Numerical simulations of the neuronal network model

Numerical simulations of the recurrent network Eq. (15) were done in MATLAB using an Euler-Maruyama method with timestep dt = 0.1 ms and spatial step dx = 0.18° with initial conditions generated randomly by starting u(x, 0) ≡ q(x, 0) ≡ 0 and allowing the system to evolve in response to the dynamic fluctuations for t = 2 s prior to applying the sequence of stimuli I(x, t) described for each numerical experiment in Figs 5, 6 and 7. Numerical simulations of Eq. (6) were also performed using an Euler-Maruyama method with timestep dt = 0.1 ms. The effects of the target θ n on each trial n were incorporated by holding θ(t) = θ n during the cue period t [t n , t n  + T C ). Otherwise, the dynamics were allowed to evolve as described.

Data analysis

MATLAB was used for statistical analysis of all numerical simulations. The bias effects in Fig. 5 were determined by identifying the centroid of the bump at the end of the delay-period.

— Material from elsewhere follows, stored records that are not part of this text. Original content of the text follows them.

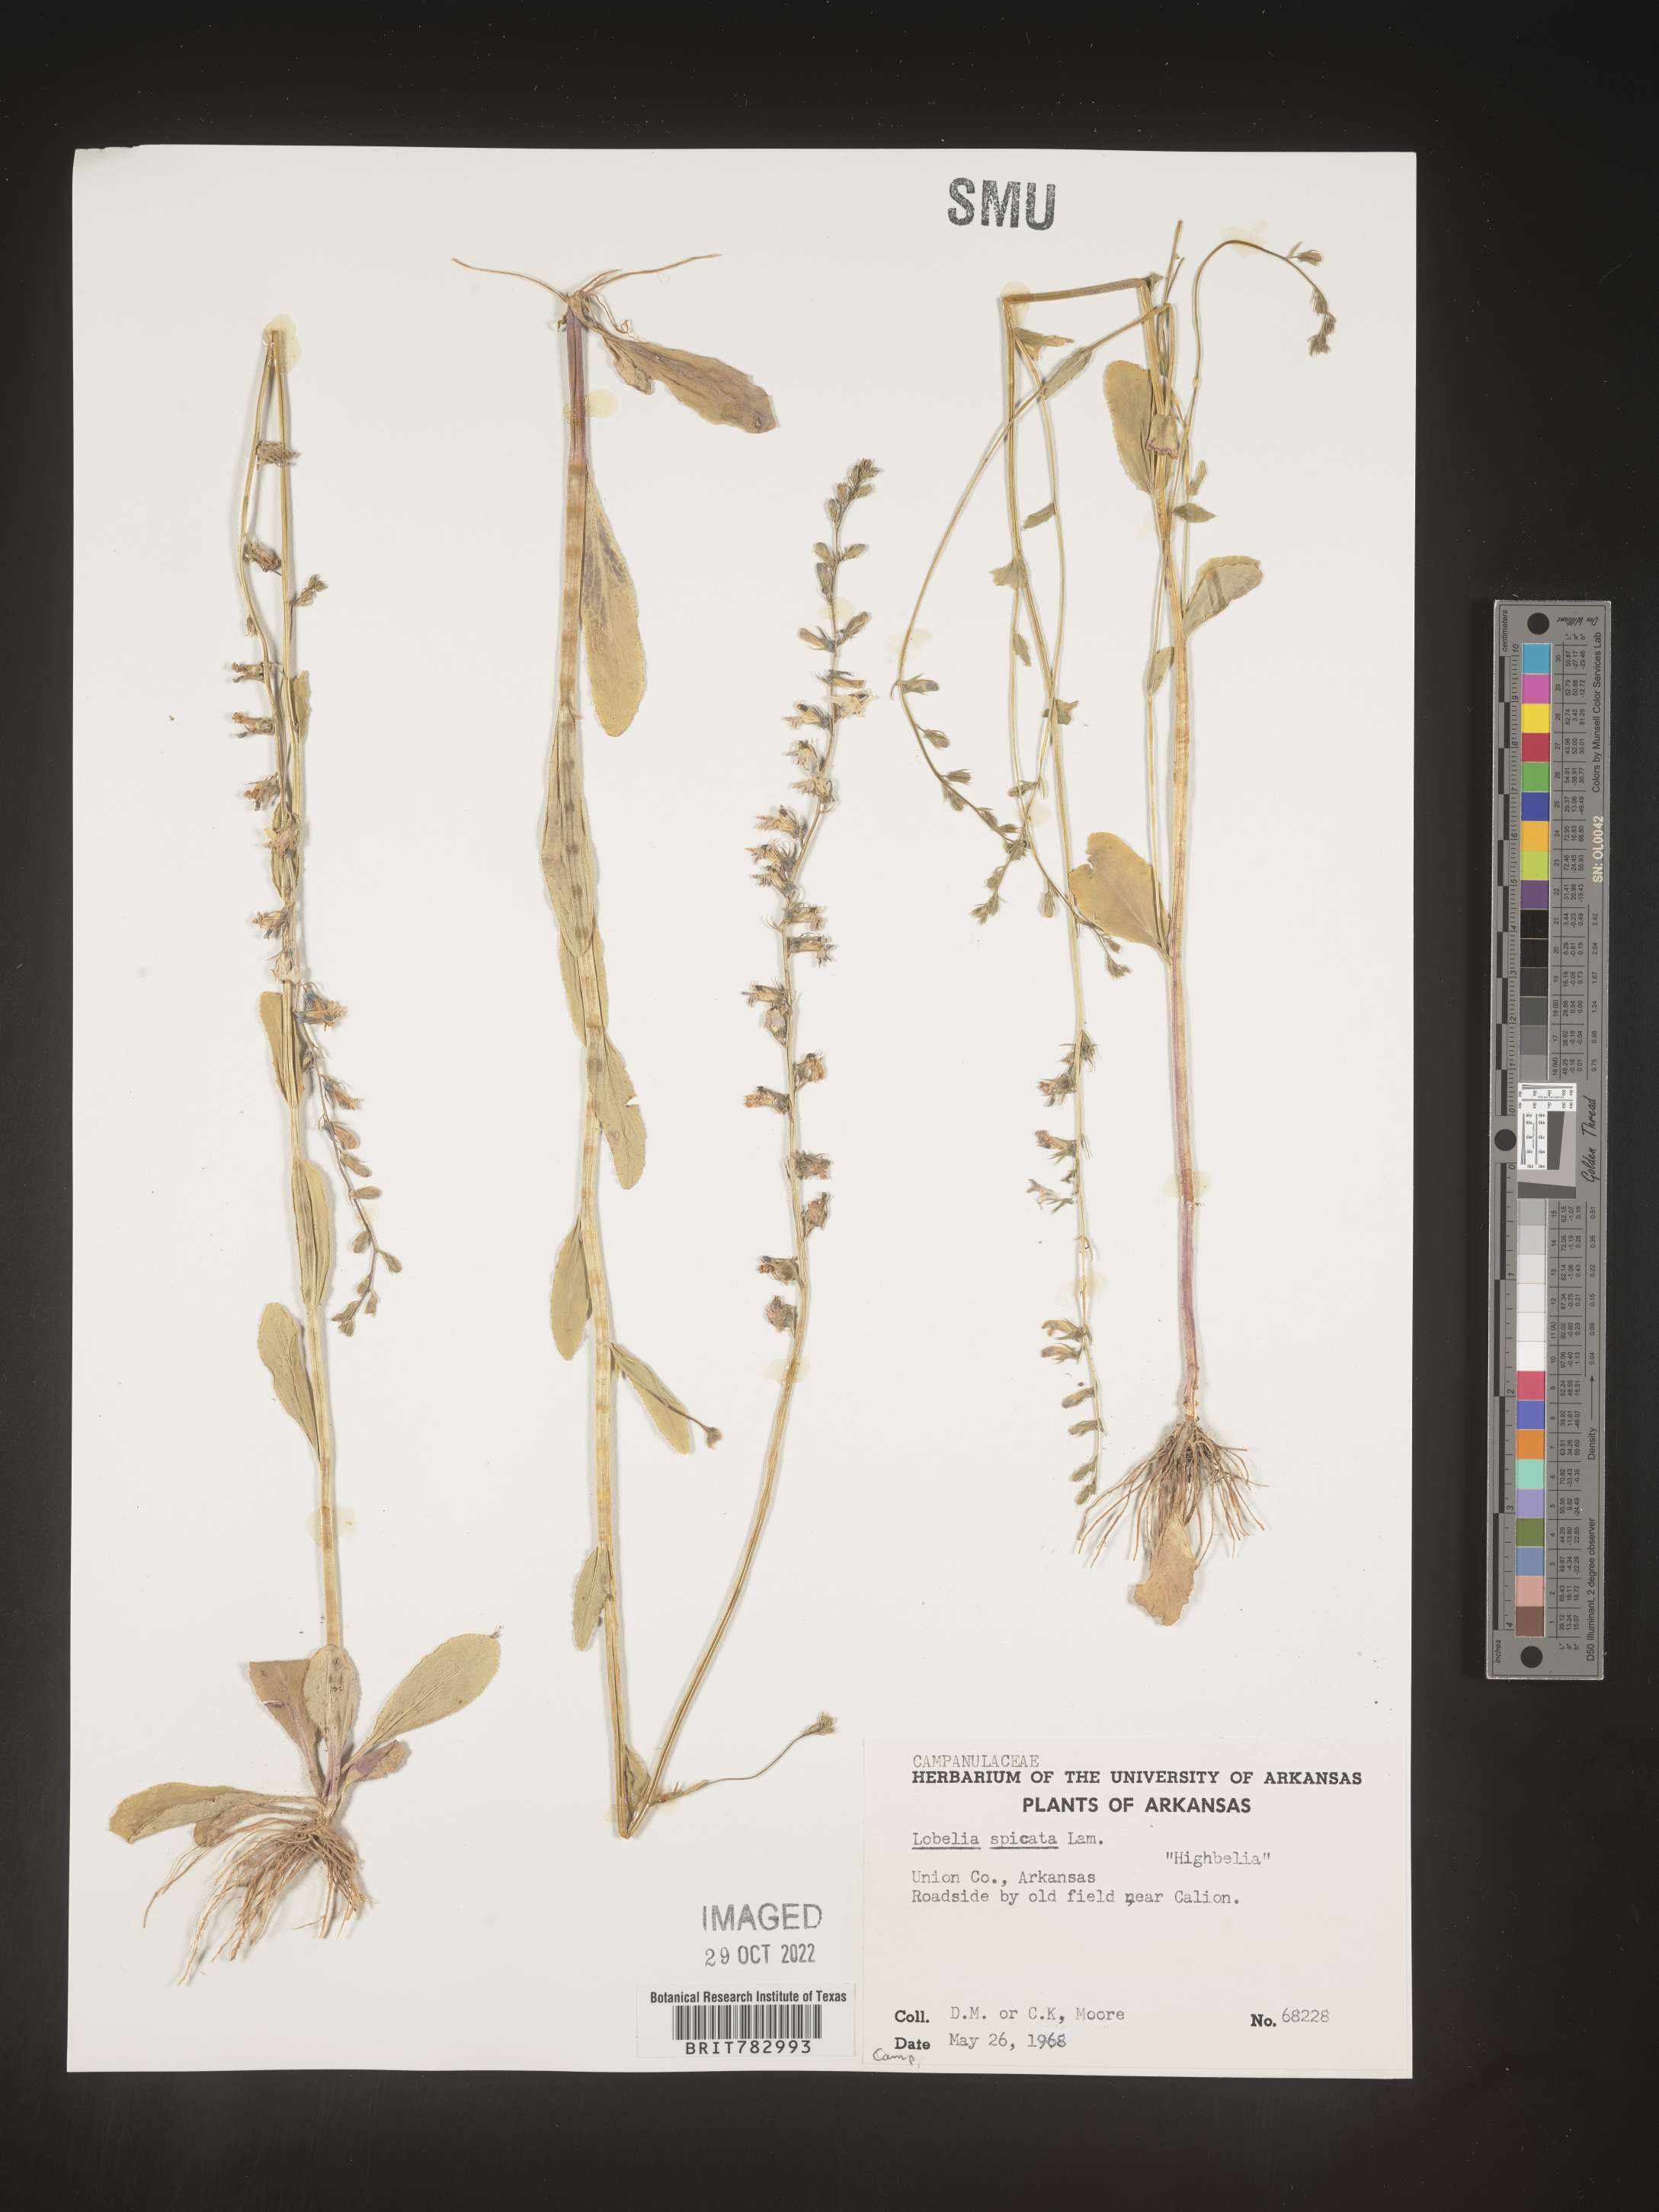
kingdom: Plantae
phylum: Tracheophyta
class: Magnoliopsida
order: Asterales
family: Campanulaceae
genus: Lobelia
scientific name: Lobelia spicata
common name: Pale-spike lobelia
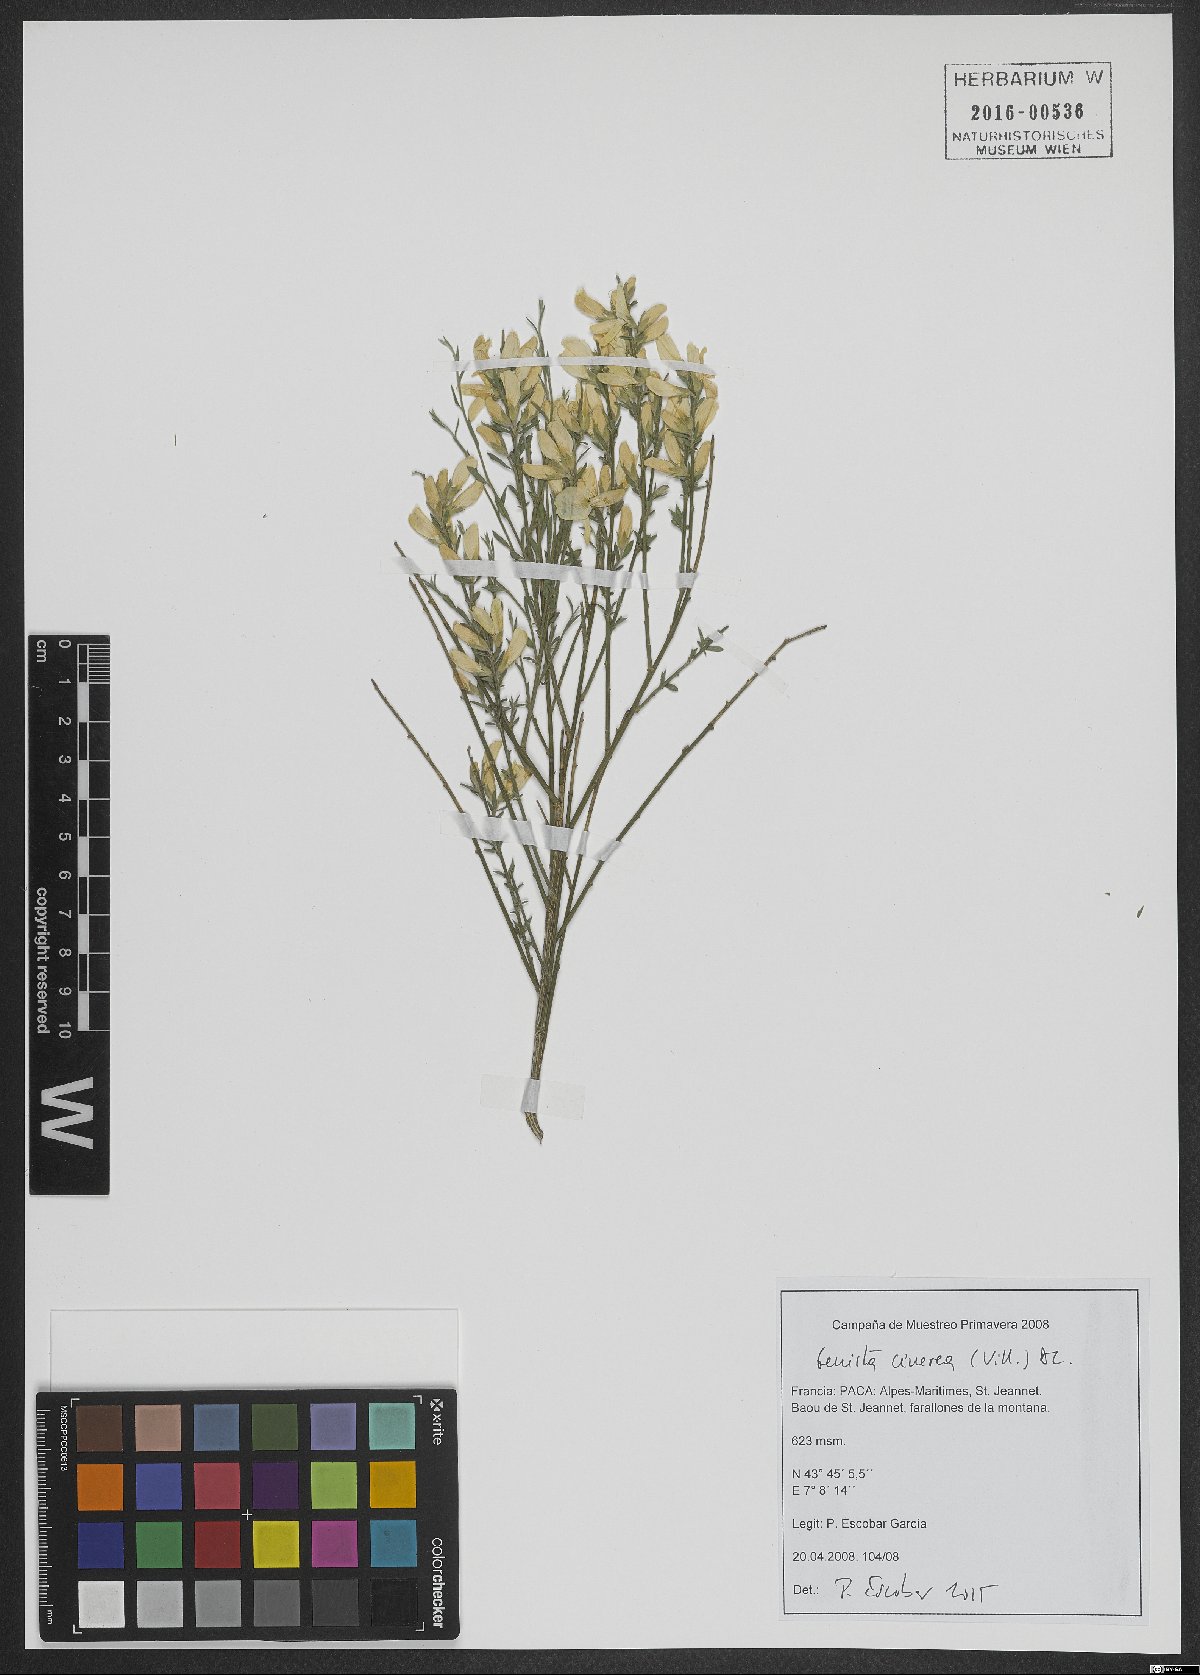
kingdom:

Means were computed across 105 simulations each, and standard deviations were determined by taking the square root of the \({\mathtt{var}}\) command applied to the vector of endpoints. Histograms in Fig. 6 were computed for 105 simulations using the \({\mathtt{hist}}\) and \({\mathtt{bar}}\) commands applied to the vector of endpoints for each correlation condition. Bump positions were computed in Fig. 7 by determining the centroid of the bump at each timepoint, and 105 simulations were then used to determine the standard deviation and variance plots (using \({\mathtt{var}}\) again).